Diversas entidades comunitarias y ambientales alertaron que la redefinición de la zona marítimo terrestre (ZMT), aprobada por la Cámara de Representantes bajo el Proyecto de la Cámara (PC) 25, pone en riesgo los ecosistemas costeros y abre la puerta a la privatización de terrenos de dominio público.
Vanessa Uriarte, de la organización Amigxs del M.A.R., señaló que la medida “se basa en la propiedad y no en la naturaleza”. A su juicio, la definición aprobada reduce el espacio de protección existente y favorece la propiedad privada por encima del acceso público y la salud ambiental. También expresó preocupación por la exclusión de la marejada ciclónica en la ley, lo que considera un riesgo directo para comunidades costeras y una posible flexibilización de permisos de construcción.

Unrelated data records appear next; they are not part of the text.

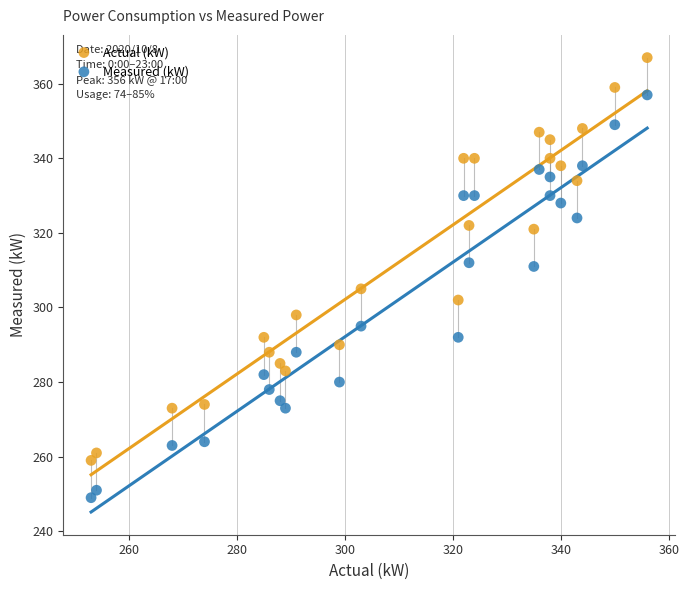

Which series contains the highest Y value?

Actual (kW)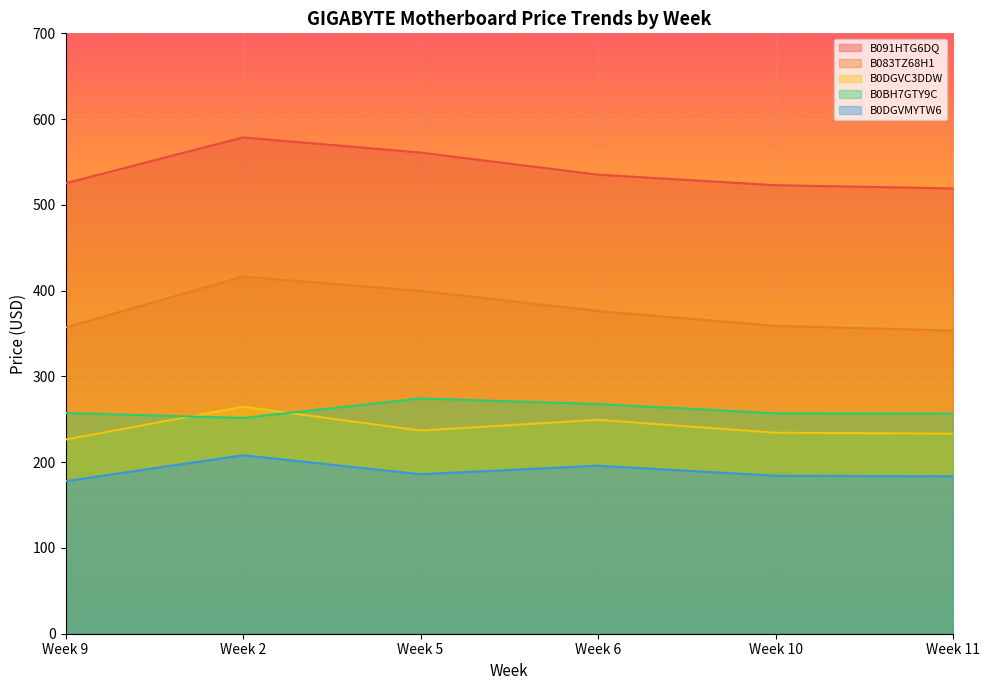

Reading right to left, what are all the values shown in this chart?

B091HTG6DQ: 519.2	523.0	535.2	561.0	578.6	525.3
B083TZ68H1: 353.4	359.0	376.2	399.7	416.4	357.1
B0DGVC3DDW: 233.2	234.3	249.4	236.9	264.6	226.4
B0BH7GTY9C: 256.7	257.0	267.8	274.3	251.6	257.3
B0DGVMYTW6: 183.5	184.2	195.9	185.9	208.1	177.8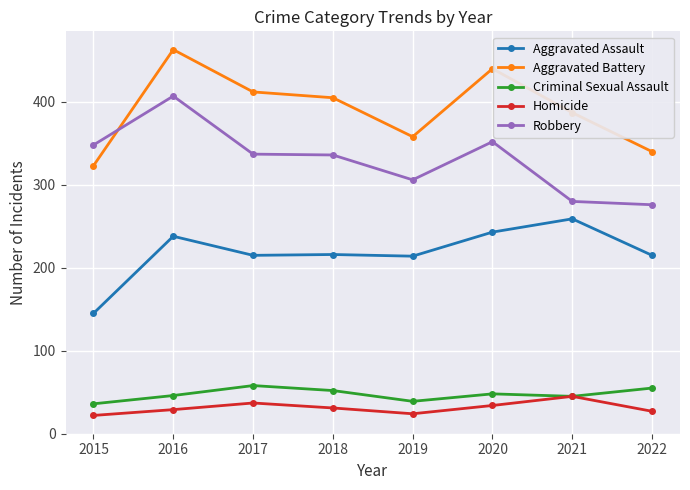

Is it true that Homicide equals 27 at 2022?

True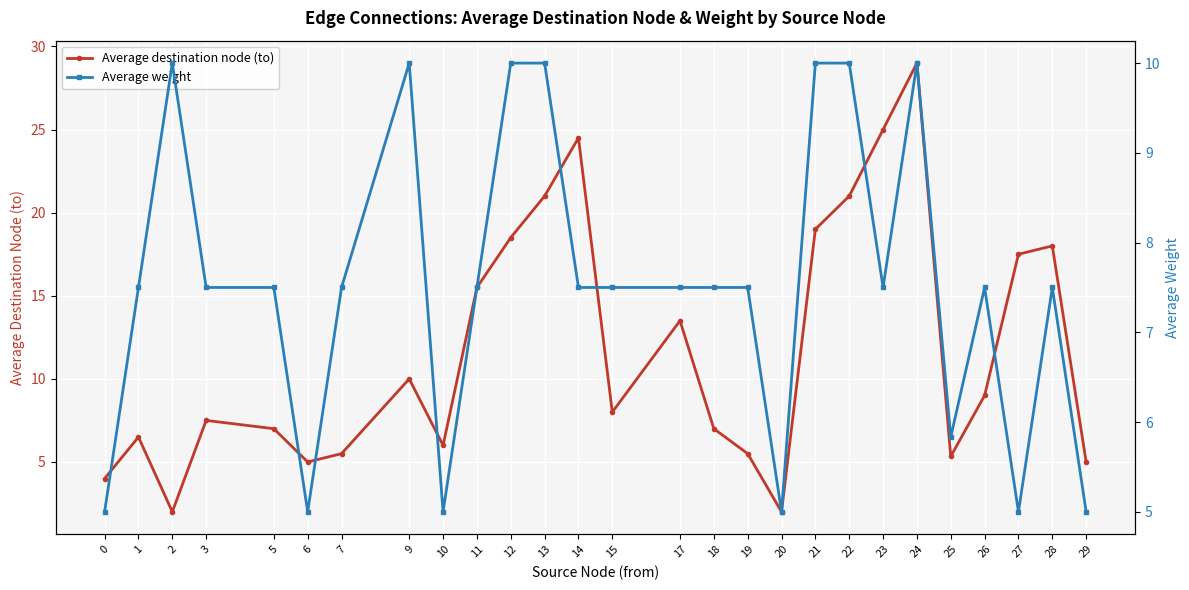

How many series are shown in this chart?

2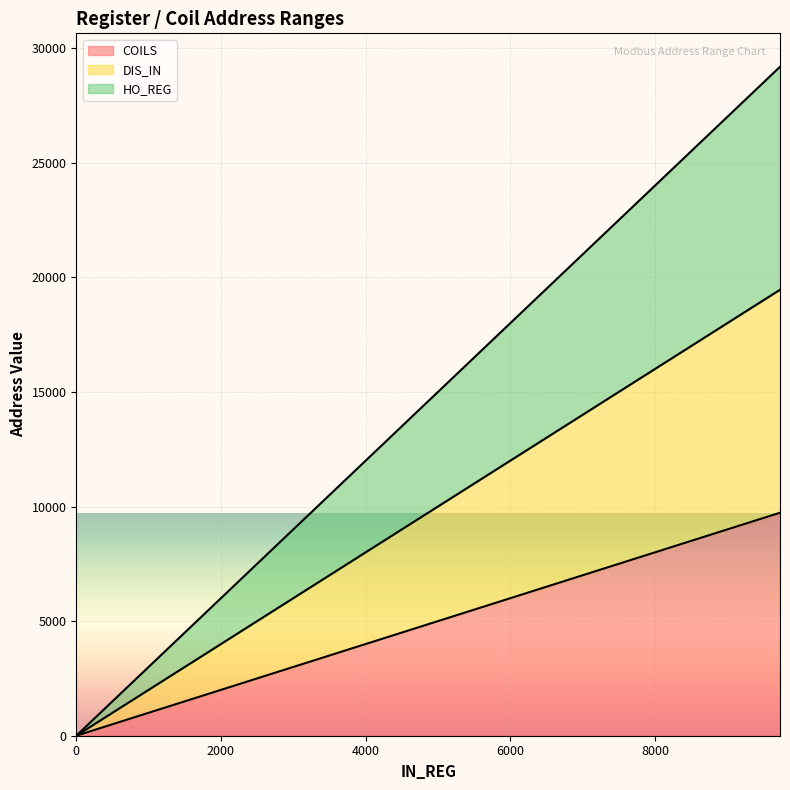

True or false: DIS_IN and HO_REG intersect in this chart.

False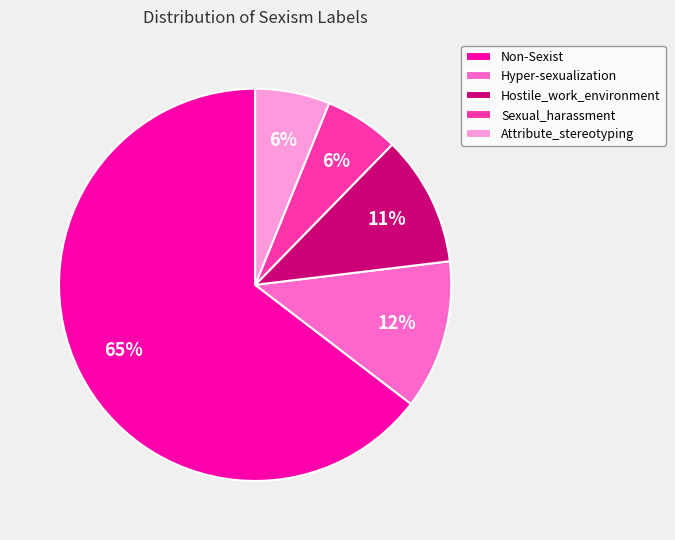

What is the ratio of the value at Attribute_stereotyping to the value at Hyper-sexualization?

0.5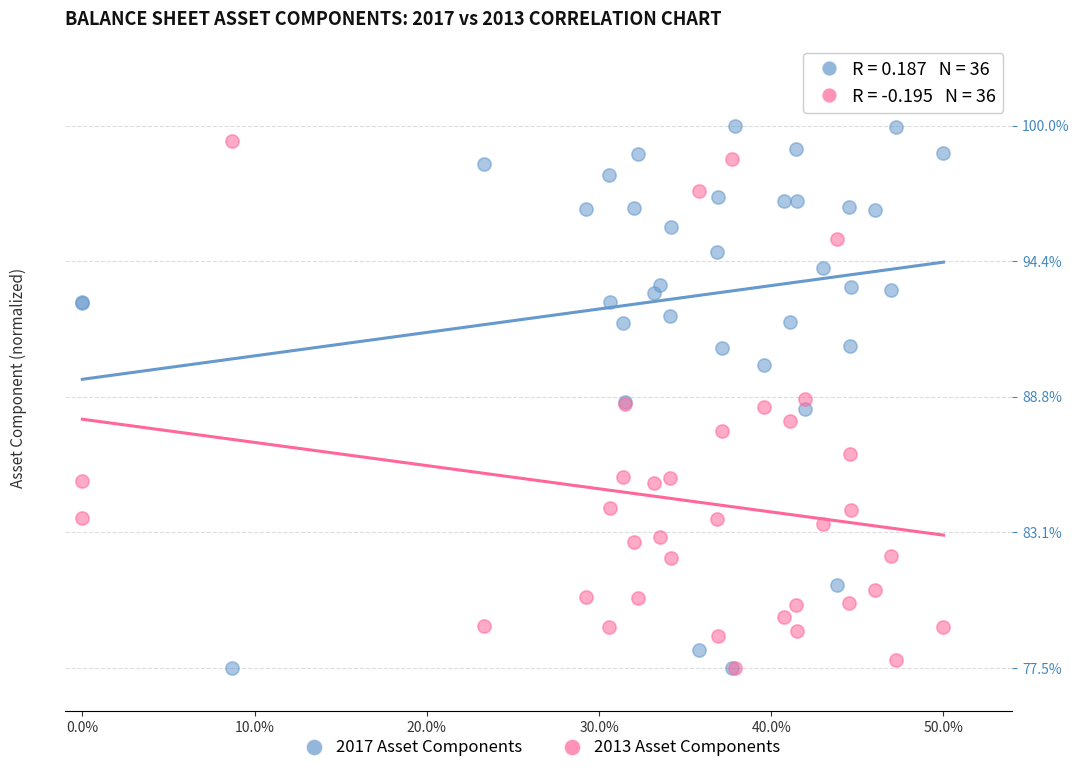

What are all the series names shown in the legend?

2017 Asset Components, 2013 Asset Components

El PC 25, impulsado por el presidente Carlos “Johnny” Méndez, fue aprobado por descargue a pesar de la oposición de grupos ambientales. Estas organizaciones reconocen la necesidad de actualizar la definición de la ZMT, pero reclaman que se base en criterios científicos y en la realidad geográfica del archipiélago.
Algunas voces han denunciado que el proyecto podría facilitar la legalización de construcciones en áreas sensibles, como el litoral de la Reserva Natural La Parguera, en Lajas, donde los suegros de la gobernadora Jenniffer González poseen propiedades.
Según la descripción legislativa, la ZMT abarcaría el espacio que baña el mar “en su flujo y reflujo hasta donde llega la línea del nivel medio de pleamar mayor determinada sobre una época mareal de 19 años”, excluyendo las marejadas ciclónicas. Críticos sostienen que esa definición limita el disfrute público de las costas y pone en peligro especies como manglares, dunas y corales.
Para Mariela Declet Pérez, fundadora de Eukrante, la medida demuestra que “los representantes que votaron a favor no consideran el cambio climático ni las dinámicas naturales costeras”. Por su parte, la Fundación Surfrider advirtió que reducir la ZMT agravaría la erosión costera y comprometería el acceso público. “La historia reciente ha demostrado que permitir construcciones tan cerca del mar ha tenido consecuencias devastadoras”, expresó su gerente de programas, Héctor “Tito” Varela, quien recordó que Puerto Rico tiene 1,500 playas y solo un 30% de ellas son de arena.
Asimismo, la abogada de Política Pública de la Unión Americana de Libertades Civiles, Lolimar Rodríguez, sostuvo que el proyecto debilita las protecciones costeras, facilita reclamos privados sobre terrenos antes públicos y no considera el impacto del aumento en el nivel del mar. “Puerto Rico necesita fortalecer sus bienes costeros con base científica y visión de largo plazo, no reducir su protección para beneficiar intereses privados”, concluyó.
La medida pasa ahora a evaluación en el Senado.